##### Exercise inputs #####

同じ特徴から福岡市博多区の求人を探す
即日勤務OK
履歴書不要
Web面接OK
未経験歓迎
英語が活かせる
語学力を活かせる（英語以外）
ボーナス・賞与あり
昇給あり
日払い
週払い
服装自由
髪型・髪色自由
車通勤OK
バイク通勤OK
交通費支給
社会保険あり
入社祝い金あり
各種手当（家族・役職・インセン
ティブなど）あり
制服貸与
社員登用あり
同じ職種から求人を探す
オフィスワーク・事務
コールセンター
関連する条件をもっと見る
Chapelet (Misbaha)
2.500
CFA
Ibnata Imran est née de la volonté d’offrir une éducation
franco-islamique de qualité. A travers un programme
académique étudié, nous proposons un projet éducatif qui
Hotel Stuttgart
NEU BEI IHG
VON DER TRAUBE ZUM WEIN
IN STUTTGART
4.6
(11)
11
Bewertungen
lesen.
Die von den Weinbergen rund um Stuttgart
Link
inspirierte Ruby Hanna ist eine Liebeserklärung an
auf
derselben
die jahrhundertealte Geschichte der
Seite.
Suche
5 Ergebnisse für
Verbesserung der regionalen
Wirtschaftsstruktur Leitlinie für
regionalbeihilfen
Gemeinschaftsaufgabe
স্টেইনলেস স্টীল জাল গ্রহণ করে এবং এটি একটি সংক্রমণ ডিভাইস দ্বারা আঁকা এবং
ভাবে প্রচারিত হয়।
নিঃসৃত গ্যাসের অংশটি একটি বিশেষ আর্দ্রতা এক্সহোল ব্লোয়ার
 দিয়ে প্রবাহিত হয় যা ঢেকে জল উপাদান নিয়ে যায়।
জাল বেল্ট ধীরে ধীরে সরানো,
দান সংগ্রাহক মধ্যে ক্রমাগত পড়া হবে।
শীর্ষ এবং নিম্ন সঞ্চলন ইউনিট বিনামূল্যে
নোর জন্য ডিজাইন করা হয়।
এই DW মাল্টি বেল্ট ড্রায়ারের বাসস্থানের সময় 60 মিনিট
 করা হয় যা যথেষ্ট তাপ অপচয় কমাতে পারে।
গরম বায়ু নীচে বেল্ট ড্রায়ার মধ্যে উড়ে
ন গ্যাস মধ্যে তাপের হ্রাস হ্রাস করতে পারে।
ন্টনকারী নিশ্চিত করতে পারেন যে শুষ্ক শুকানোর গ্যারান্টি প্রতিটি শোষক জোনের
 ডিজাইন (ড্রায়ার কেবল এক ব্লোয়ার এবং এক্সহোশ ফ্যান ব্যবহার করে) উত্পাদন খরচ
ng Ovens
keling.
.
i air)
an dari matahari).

#####

Problem description: The lines from the one holding "দান সংগ্রাহক মধ্যে ক্রমাগত পড়া হবে।" to the last line of the entries, both included: retype them exactly and give nothing else.

Answer to this problem:
দান সংগ্রাহক মধ্যে ক্রমাগত পড়া হবে।
শীর্ষ এবং নিম্ন সঞ্চলন ইউনিট বিনামূল্যে
নোর জন্য ডিজাইন করা হয়।
এই DW মাল্টি বেল্ট ড্রায়ারের বাসস্থানের সময় 60 মিনিট
 করা হয় যা যথেষ্ট তাপ অপচয় কমাতে পারে।
গরম বায়ু নীচে বেল্ট ড্রায়ার মধ্যে উড়ে
ন গ্যাস মধ্যে তাপের হ্রাস হ্রাস করতে পারে।
ন্টনকারী নিশ্চিত করতে পারেন যে শুষ্ক শুকানোর গ্যারান্টি প্রতিটি শোষক জোনের
 ডিজাইন (ড্রায়ার কেবল এক ব্লোয়ার এবং এক্সহোশ ফ্যান ব্যবহার করে) উত্পাদন খরচ
ng Ovens
keling.
.
i air)
an dari matahari).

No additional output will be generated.